Монголы искали его почти месяц, но обнаружить хоть какие-то следы им так и не удалось. Наступление зимних холодов заставило кочевников двигаться дальше. Согласно заветам правителя, они перешли по льду Волгу, поднялись по ней до булгарских пределов и даже имели несколько стычек с порубежниками — но вторгнуться в глубь страны без своего хана все же не решились и повернули к границам недавно покоренного Хорезма.
Спустя полгода они добрались до основанной потрясателем вселенной новой столицы — Хара-Хорина.

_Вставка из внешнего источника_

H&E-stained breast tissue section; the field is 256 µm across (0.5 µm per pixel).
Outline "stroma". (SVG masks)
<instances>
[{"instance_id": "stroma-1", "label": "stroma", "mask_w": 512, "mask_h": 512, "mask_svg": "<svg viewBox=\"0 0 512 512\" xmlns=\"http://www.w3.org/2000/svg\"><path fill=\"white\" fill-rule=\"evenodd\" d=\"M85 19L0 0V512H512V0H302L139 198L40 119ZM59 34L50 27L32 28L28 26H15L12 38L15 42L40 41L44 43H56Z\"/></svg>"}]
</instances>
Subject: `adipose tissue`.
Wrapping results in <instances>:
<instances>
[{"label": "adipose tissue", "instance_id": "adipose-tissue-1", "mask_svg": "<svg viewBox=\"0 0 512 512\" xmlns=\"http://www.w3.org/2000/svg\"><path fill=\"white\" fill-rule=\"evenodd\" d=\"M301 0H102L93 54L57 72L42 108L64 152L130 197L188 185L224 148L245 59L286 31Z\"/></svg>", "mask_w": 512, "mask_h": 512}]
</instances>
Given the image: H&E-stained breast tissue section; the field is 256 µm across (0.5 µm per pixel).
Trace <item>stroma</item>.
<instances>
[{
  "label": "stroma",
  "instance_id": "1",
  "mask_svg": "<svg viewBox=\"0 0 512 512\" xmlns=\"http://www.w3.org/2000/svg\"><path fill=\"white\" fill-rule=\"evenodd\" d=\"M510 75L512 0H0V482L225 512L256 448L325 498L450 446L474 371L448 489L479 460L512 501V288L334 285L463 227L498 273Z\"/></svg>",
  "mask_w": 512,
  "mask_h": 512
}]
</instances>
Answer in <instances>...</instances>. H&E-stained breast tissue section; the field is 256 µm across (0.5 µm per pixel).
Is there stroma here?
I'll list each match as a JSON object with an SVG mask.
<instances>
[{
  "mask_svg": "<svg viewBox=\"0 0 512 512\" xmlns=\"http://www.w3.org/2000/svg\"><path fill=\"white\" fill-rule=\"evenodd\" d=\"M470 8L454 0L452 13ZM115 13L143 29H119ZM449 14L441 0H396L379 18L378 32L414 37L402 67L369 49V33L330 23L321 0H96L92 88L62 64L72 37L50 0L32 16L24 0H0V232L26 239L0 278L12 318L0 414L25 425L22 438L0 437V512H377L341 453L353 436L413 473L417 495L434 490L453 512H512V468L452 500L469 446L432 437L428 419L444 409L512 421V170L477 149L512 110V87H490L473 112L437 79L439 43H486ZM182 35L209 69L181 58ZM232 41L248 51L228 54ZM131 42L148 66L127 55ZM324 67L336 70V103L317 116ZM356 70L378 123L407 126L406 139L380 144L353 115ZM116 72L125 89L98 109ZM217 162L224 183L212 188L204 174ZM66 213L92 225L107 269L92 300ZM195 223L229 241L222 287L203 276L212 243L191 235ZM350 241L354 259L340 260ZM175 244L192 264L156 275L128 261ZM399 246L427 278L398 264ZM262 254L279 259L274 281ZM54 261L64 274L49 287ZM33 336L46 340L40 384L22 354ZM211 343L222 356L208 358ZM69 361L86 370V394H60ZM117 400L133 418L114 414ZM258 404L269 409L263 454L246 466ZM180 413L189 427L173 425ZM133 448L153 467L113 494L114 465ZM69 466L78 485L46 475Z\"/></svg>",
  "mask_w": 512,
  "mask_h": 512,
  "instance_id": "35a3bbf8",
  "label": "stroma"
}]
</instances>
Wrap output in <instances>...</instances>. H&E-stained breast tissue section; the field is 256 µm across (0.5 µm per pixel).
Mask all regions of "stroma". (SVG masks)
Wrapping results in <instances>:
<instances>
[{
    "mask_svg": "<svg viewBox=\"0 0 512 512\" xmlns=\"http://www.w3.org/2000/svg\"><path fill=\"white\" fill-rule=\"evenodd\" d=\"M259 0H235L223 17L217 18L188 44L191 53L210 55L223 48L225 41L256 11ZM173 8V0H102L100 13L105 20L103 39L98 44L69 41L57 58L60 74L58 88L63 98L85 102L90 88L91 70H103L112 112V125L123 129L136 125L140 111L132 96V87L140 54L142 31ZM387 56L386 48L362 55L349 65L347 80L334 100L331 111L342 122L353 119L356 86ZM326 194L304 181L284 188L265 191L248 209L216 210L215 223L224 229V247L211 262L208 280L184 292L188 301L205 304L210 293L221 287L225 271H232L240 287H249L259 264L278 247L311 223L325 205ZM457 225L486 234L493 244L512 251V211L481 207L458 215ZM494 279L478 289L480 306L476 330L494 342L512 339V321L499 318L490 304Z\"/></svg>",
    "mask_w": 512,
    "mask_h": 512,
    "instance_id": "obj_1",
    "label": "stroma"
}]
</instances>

Вскоре стало известно, что великий Тенгизхан мертв. Но как он умер, отчего, где скончался и где он был похоронен — так и осталось мучительной, но неразгаданной тайной на веки веков.
* * *
Татары, не находя ни малейшего сопротивления, вдруг обратились к Востоку и спешили соединиться с Чингисханом в Великой Бухарии.
Россия отдохнула: грозная туча как внезапно явилась над ее пределами, так внезапно и сокрылась. «Кого Бог во гневе своем насылал на землю Русскую? — говорил народ в удивлении. — Откуда приходили сии ужасные иноплеменники? Куда ушли? Известно одному Небу и людям искусным в книжном учении».